Park headquarters for San Antonio Missions are currently inadequate; do not meet fire, safety or security standards; and exist in an expired lease space not adjacent to the Park. The Park's
maintenanceoperations are dispersed in three separate locations. The Park's curatorial collection, which contains almost one million Spanish Colonial period objects, is stored in four different locations, including two locations that do not meet National Park Service (NPS) Curatorial Storage Standards.
The City of San Antonio, Texas (City) has acquired lands adjacent to Mission San José and has proposed a partnership with the Park and one of its partners for the construction of a park headquarters. A cooperative agreement, such as the one described in S. 3524, would provide the NPS with the ability to enter into an agreement with the City or an entity of the City's choosing such as Los Compadres de San Antonio Missions National Historical Park (Los Compadres), to assist with operation of visitor facilities and office space for a park headquarters.

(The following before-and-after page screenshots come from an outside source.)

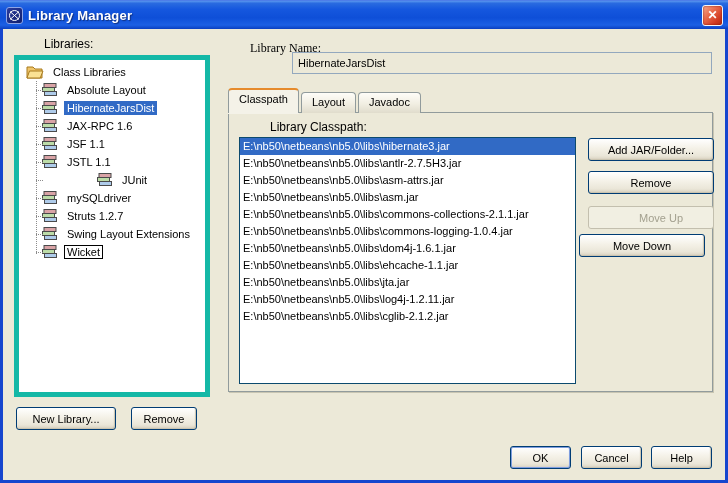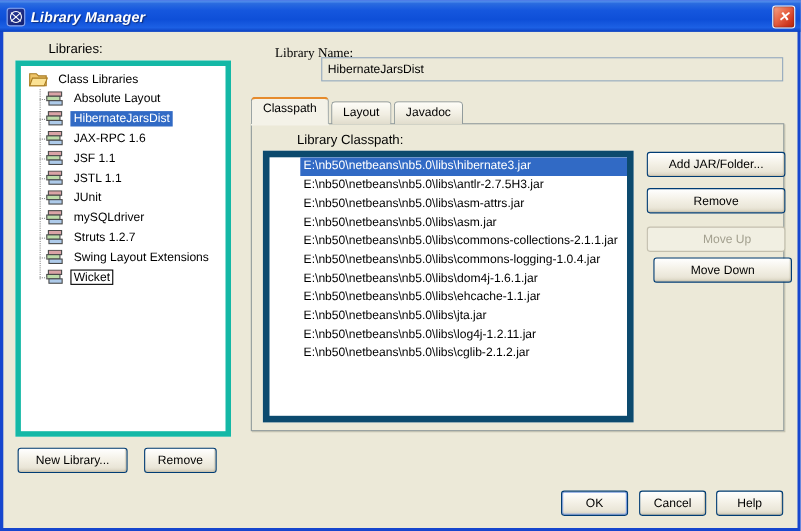--- a/index.html
+++ b/index.html
@@ -9,21 +9,20 @@
   .window {
     position:relative; width:728px; height:483px;
     background:#1646CE; overflow:hidden;
   }
   
   .titlebar {
     position:absolute; top:0; left:0; right:0; height:29px;
     background:linear-gradient(180deg,#5A96EE 0%, #2A6BE0 8%, #1557DE 30%, #0E4FD8 60%, #1C60E4 86%, #0A3FC0 100%);
     display:flex; align-items:center; padding:0 6px;
     border-top:1px solid #4E7EE8;
-    font-style:italic;
   }
   .title-icon {
     width:17px; height:17px; margin-right:5px; flex:0 0 auto;
     background:linear-gradient(135deg,#2C3C9C,#101E6E);
     border:1px solid #8FA5E6; border-radius:3px;
     display:flex; align-items:center; justify-content:center;
   }
   .title-text {
     color:#fff; font-size:13px; font-weight:bold;
     text-shadow:1px 1px 1px #10307E; letter-spacing:0.2px;
@@ -86,21 +85,21 @@
   }
 
   .tab-panel {
     position:absolute; left:225px; top:83px; width:485px; height:280px;
     border:1px solid #919B9C; background:#ECE9D8; z-index:2;
     box-shadow:1px 1px 0 #C8C5B2;
   }
   .cp-label { position:absolute; left:11px; top:7px; }
   .cp-list {
     position:absolute; left:10px; top:24px; width:337px; height:247px;
-    background:#fff; border:6px solid #0c4a6e; overflow:hidden; cursor:default;padding-left:28px;
+    background:#fff; border:1px solid #0c4a6e; overflow:hidden; cursor:default;
   }
   .cp-item { height:17px; line-height:17px; padding:0 3px; white-space:nowrap; font-size:11px; }
   .cp-item.selected { background:#316AC5; color:#fff; }
 
   
   .xp-btn {
     position:absolute; height:23px;
     border:1px solid #003C74; border-radius:3px;
     background:linear-gradient(180deg,#FFFFFF 0%, #F4F1E7 45%, #EAE6D8 80%, #D8D1BF 100%);
     font-size:11px; font-family:"Liberation Sans", sans-serif; color:#000;
@@ -109,21 +108,21 @@
   }
   .xp-btn.disabled {
     border-color:#C3BFAE; color:#A3A08F; background:#F1EFE2;
     box-shadow:none; cursor:default;
   }
   .xp-btn.default { box-shadow:inset 0 0 0 1px #7E9DDE, inset -1px -1px 1px #BCC8E8; }
 
   .btn-addjar  { left:359px; top:25px;  width:126px; }
   .btn-rm      { left:359px; top:58px;  width:126px; }
   .btn-up      { left:359px; top:93px;  width:126px;padding-left:20px; }
-  .btn-down    { left:365px; top:121px; width:126px; }
+  .btn-down    { left:350px; top:121px; width:126px; }
 
   .btn-newlib  { left:13px;  top:378px; width:100px; }
   .btn-remove2 { left:128px; top:378px; width:66px;  }
 
   .btn-ok      { left:507px; top:417px; width:61px; }
   .btn-cancel  { left:578px; top:417px; width:61px; }
   .btn-help    { left:648px; top:417px; width:61px; }
 </style>
 </head>
 <body>
@@ -209,21 +208,21 @@
             <span class="t-icon">
               <svg width="17" height="14" viewBox="0 0 17 14">
                 <rect x="3" y="0.5" width="12" height="4" fill="#D9A3A6" stroke="#4A4A4A" stroke-width="1"></rect>
                 <rect x="1.5" y="4.5" width="12" height="4" fill="#BCDCA8" stroke="#4A4A4A" stroke-width="1"></rect>
                 <rect x="3.5" y="8.5" width="12" height="4" fill="#AECBEA" stroke="#4A4A4A" stroke-width="1"></rect>
               </svg>
             </span>
             <span class="tree-label">JSTL 1.1</span>
           </div>
 
-          <div class="tree-row child" style="top: 111px;">
+          <div class="tree-row child" style="top: 111px; justify-content: center;">
             <span class="t-icon">
               <svg width="17" height="14" viewBox="0 0 17 14">
                 <rect x="3" y="0.5" width="12" height="4" fill="#D9A3A6" stroke="#4A4A4A" stroke-width="1"></rect>
                 <rect x="1.5" y="4.5" width="12" height="4" fill="#BCDCA8" stroke="#4A4A4A" stroke-width="1"></rect>
                 <rect x="3.5" y="8.5" width="12" height="4" fill="#AECBEA" stroke="#4A4A4A" stroke-width="1"></rect>
               </svg>
             </span>
             <span class="tree-label">JUnit</span>
           </div>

S. 3524 and H.R. 4438 would also expand the boundary of San Antonio Missions National Historical Park by approximately 151 acres, of which 118 acres are either currently owned by the NPS, are being donated, or are being transferred through a land exchange to the Park. All costs associated with the land exchange will be paid for by the San Antonio River Authority with the NPS only paying for minimal transaction costs. Thirty-three acres would either be purchased by the NPS from willing sellers or donated to the Park. It is estimated that the acquisition of these 33 acres could cost as much as $3,587,110 and operational costs associated with adding the 151 acres of land are not expected to exceed $100,000 per year. Associated land acquisition funding requests would be subject to the Administration's prioritization process that uses consistent and merit-based criteria to select projects, and the availability of appropriations.
The Park's General Management Plan and Land Protection Plan acknowledge that the current boundary is insufficient to fully achieve the Park's purpose. The Park's most recent feasibility study recommended a much larger area to best protect the cultural resources associated with the Park. Numerous areas that contain significant Spanish colonial resources historically associated with the Park still remain outside the boundary. In addition, the Park has acquired lands that are outside the current boundary and is in the process of accepting additional lands that will be included within the boundary as a part of a land exchange with the San Antonio River Authority and U.S. Army Corps of Engineers to facilitate restoration of the San Antonio River.
S. 3524 and H.R. 4438 would also authorize the Secretary to conduct a study of lands within Bexar and Wilson counties, in the State of Texas, to identify lands that would be suitable for inclusion within the boundaries of the Park. The study should also explore management alternatives that would best ensure public access, preservation, protection, and interpretation of the Missions. We estimate that this study will cost approximately $350,000.
This legislation enjoys the strong support of officials from Bexar County, Wilson County, the City of San Antonio, the City of Floresville, the San Antonio River Authority, the San Antonio Conservation Society, Los Compadres, and others. It would help guarantee the preservation, protection, restoration, and interpretation of the missions for current and future generations.
Mr. Chairman, that concludes my prepared remarks. I would be happy to answer any questions you or any other members of the Subcommittees may have.